-------- Data for the task

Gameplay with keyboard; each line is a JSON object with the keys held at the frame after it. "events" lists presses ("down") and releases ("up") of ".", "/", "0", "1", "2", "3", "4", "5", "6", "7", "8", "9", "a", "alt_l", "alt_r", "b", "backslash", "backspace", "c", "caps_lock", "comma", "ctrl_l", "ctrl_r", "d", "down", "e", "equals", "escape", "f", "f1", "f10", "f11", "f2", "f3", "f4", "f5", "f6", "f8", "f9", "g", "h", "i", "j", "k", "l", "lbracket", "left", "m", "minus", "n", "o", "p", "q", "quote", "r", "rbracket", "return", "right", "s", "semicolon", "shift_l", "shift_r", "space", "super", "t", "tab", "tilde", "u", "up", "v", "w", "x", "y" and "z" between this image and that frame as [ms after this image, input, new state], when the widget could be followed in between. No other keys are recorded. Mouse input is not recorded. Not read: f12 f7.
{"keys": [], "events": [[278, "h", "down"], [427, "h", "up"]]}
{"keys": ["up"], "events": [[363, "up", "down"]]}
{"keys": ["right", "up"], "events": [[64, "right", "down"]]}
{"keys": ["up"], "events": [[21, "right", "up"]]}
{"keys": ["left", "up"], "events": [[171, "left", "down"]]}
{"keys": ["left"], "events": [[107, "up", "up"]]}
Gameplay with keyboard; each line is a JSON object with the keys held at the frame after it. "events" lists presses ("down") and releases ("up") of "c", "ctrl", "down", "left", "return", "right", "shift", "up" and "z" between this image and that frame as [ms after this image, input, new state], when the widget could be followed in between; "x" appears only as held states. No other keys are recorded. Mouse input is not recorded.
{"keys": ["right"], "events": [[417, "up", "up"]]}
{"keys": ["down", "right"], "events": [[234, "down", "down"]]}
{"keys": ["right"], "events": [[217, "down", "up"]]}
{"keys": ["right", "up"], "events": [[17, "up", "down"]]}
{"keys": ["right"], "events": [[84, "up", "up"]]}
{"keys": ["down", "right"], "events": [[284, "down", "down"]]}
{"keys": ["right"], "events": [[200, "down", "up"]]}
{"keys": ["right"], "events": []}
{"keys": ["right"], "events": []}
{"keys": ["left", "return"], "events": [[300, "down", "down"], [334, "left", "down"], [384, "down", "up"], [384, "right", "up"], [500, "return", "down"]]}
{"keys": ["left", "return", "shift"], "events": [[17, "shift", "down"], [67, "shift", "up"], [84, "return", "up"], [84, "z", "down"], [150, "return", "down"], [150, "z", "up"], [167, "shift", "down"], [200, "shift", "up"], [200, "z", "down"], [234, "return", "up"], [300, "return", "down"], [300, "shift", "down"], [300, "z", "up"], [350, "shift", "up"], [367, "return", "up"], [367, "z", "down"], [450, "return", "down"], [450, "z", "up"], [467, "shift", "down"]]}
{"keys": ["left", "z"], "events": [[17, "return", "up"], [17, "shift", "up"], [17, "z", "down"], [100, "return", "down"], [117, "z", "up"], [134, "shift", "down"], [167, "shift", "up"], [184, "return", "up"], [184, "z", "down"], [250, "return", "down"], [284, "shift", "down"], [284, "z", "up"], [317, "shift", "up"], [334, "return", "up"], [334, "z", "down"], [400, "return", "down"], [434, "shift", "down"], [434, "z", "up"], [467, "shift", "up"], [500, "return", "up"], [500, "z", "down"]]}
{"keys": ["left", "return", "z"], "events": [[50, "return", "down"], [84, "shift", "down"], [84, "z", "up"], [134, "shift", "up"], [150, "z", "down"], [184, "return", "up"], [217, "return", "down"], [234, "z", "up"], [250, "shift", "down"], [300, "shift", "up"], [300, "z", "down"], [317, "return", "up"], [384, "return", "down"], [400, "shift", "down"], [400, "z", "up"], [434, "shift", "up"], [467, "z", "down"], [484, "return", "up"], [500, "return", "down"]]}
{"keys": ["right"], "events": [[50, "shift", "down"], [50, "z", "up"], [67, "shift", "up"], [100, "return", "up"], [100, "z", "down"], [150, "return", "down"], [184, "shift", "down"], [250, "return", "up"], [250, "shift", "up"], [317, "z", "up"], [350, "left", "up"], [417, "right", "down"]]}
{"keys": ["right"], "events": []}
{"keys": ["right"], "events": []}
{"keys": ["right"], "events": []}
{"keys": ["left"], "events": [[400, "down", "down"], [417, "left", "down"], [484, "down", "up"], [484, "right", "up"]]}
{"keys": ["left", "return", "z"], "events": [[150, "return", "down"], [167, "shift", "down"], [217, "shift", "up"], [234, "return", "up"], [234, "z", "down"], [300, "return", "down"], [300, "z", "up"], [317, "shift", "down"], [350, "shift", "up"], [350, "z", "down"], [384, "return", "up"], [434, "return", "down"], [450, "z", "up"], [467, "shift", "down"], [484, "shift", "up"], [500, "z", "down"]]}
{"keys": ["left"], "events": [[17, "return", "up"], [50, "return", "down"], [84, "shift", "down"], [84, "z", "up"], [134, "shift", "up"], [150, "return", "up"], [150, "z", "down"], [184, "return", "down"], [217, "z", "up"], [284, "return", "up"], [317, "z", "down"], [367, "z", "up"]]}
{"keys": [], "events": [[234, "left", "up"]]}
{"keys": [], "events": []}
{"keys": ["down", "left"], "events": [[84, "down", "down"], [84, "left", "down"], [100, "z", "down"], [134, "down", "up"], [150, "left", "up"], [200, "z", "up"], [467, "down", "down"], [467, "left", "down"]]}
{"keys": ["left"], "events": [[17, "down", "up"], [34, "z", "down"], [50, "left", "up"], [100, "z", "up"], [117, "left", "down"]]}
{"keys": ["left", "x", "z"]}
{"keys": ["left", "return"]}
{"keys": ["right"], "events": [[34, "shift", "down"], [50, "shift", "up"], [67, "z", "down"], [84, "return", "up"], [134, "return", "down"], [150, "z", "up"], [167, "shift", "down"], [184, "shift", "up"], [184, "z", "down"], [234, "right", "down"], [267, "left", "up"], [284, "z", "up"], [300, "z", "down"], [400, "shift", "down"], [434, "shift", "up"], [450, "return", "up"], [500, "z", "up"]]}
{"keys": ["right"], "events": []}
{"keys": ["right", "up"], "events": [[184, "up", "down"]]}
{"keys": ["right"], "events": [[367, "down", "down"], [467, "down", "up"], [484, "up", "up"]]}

----------------

__What to do__
Repeat the material word for word, leaving out no line.

__Solved problem__
Gameplay with keyboard; each line is a JSON object with the keys held at the frame after it. "events" lists presses ("down") and releases ("up") of ".", "/", "0", "1", "2", "3", "4", "5", "6", "7", "8", "9", "a", "alt_l", "alt_r", "b", "backslash", "backspace", "c", "caps_lock", "comma", "ctrl_l", "ctrl_r", "d", "down", "e", "equals", "escape", "f", "f1", "f10", "f11", "f2", "f3", "f4", "f5", "f6", "f8", "f9", "g", "h", "i", "j", "k", "l", "lbracket", "left", "m", "minus", "n", "o", "p", "q", "quote", "r", "rbracket", "return", "right", "s", "semicolon", "shift_l", "shift_r", "space", "super", "t", "tab", "tilde", "u", "up", "v", "w", "x", "y" and "z" between this image and that frame as [ms after this image, input, new state], when the widget could be followed in between. No other keys are recorded. Mouse input is not recorded. Not read: f12 f7.
{"keys": [], "events": [[278, "h", "down"], [427, "h", "up"]]}
{"keys": ["up"], "events": [[363, "up", "down"]]}
{"keys": ["right", "up"], "events": [[64, "right", "down"]]}
{"keys": ["up"], "events": [[21, "right", "up"]]}
{"keys": ["left", "up"], "events": [[171, "left", "down"]]}
{"keys": ["left"], "events": [[107, "up", "up"]]}
Gameplay with keyboard; each line is a JSON object with the keys held at the frame after it. "events" lists presses ("down") and releases ("up") of "c", "ctrl", "down", "left", "return", "right", "shift", "up" and "z" between this image and that frame as [ms after this image, input, new state], when the widget could be followed in between; "x" appears only as held states. No other keys are recorded. Mouse input is not recorded.
{"keys": ["right"], "events": [[417, "up", "up"]]}
{"keys": ["down", "right"], "events": [[234, "down", "down"]]}
{"keys": ["right"], "events": [[217, "down", "up"]]}
{"keys": ["right", "up"], "events": [[17, "up", "down"]]}
{"keys": ["right"], "events": [[84, "up", "up"]]}
{"keys": ["down", "right"], "events": [[284, "down", "down"]]}
{"keys": ["right"], "events": [[200, "down", "up"]]}
{"keys": ["right"], "events": []}
{"keys": ["right"], "events": []}
{"keys": ["left", "return"], "events": [[300, "down", "down"], [334, "left", "down"], [384, "down", "up"], [384, "right", "up"], [500, "return", "down"]]}
{"keys": ["left", "return", "shift"], "events": [[17, "shift", "down"], [67, "shift", "up"], [84, "return", "up"], [84, "z", "down"], [150, "return", "down"], [150, "z", "up"], [167, "shift", "down"], [200, "shift", "up"], [200, "z", "down"], [234, "return", "up"], [300, "return", "down"], [300, "shift", "down"], [300, "z", "up"], [350, "shift", "up"], [367, "return", "up"], [367, "z", "down"], [450, "return", "down"], [450, "z", "up"], [467, "shift", "down"]]}
{"keys": ["left", "z"], "events": [[17, "return", "up"], [17, "shift", "up"], [17, "z", "down"], [100, "return", "down"], [117, "z", "up"], [134, "shift", "down"], [167, "shift", "up"], [184, "return", "up"], [184, "z", "down"], [250, "return", "down"], [284, "shift", "down"], [284, "z", "up"], [317, "shift", "up"], [334, "return", "up"], [334, "z", "down"], [400, "return", "down"], [434, "shift", "down"], [434, "z", "up"], [467, "shift", "up"], [500, "return", "up"], [500, "z", "down"]]}
{"keys": ["left", "return", "z"], "events": [[50, "return", "down"], [84, "shift", "down"], [84, "z", "up"], [134, "shift", "up"], [150, "z", "down"], [184, "return", "up"], [217, "return", "down"], [234, "z", "up"], [250, "shift", "down"], [300, "shift", "up"], [300, "z", "down"], [317, "return", "up"], [384, "return", "down"], [400, "shift", "down"], [400, "z", "up"], [434, "shift", "up"], [467, "z", "down"], [484, "return", "up"], [500, "return", "down"]]}
{"keys": ["right"], "events": [[50, "shift", "down"], [50, "z", "up"], [67, "shift", "up"], [100, "return", "up"], [100, "z", "down"], [150, "return", "down"], [184, "shift", "down"], [250, "return", "up"], [250, "shift", "up"], [317, "z", "up"], [350, "left", "up"], [417, "right", "down"]]}
{"keys": ["right"], "events": []}
{"keys": ["right"], "events": []}
{"keys": ["right"], "events": []}
{"keys": ["left"], "events": [[400, "down", "down"], [417, "left", "down"], [484, "down", "up"], [484, "right", "up"]]}
{"keys": ["left", "return", "z"], "events": [[150, "return", "down"], [167, "shift", "down"], [217, "shift", "up"], [234, "return", "up"], [234, "z", "down"], [300, "return", "down"], [300, "z", "up"], [317, "shift", "down"], [350, "shift", "up"], [350, "z", "down"], [384, "return", "up"], [434, "return", "down"], [450, "z", "up"], [467, "shift", "down"], [484, "shift", "up"], [500, "z", "down"]]}
{"keys": ["left"], "events": [[17, "return", "up"], [50, "return", "down"], [84, "shift", "down"], [84, "z", "up"], [134, "shift", "up"], [150, "return", "up"], [150, "z", "down"], [184, "return", "down"], [217, "z", "up"], [284, "return", "up"], [317, "z", "down"], [367, "z", "up"]]}
{"keys": [], "events": [[234, "left", "up"]]}
{"keys": [], "events": []}
{"keys": ["down", "left"], "events": [[84, "down", "down"], [84, "left", "down"], [100, "z", "down"], [134, "down", "up"], [150, "left", "up"], [200, "z", "up"], [467, "down", "down"], [467, "left", "down"]]}
{"keys": ["left"], "events": [[17, "down", "up"], [34, "z", "down"], [50, "left", "up"], [100, "z", "up"], [117, "left", "down"]]}
{"keys": ["left", "x", "z"]}
{"keys": ["left", "return"]}
{"keys": ["right"], "events": [[34, "shift", "down"], [50, "shift", "up"], [67, "z", "down"], [84, "return", "up"], [134, "return", "down"], [150, "z", "up"], [167, "shift", "down"], [184, "shift", "up"], [184, "z", "down"], [234, "right", "down"], [267, "left", "up"], [284, "z", "up"], [300, "z", "down"], [400, "shift", "down"], [434, "shift", "up"], [450, "return", "up"], [500, "z", "up"]]}
{"keys": ["right"], "events": []}
{"keys": ["right", "up"], "events": [[184, "up", "down"]]}
{"keys": ["right"], "events": [[367, "down", "down"], [467, "down", "up"], [484, "up", "up"]]}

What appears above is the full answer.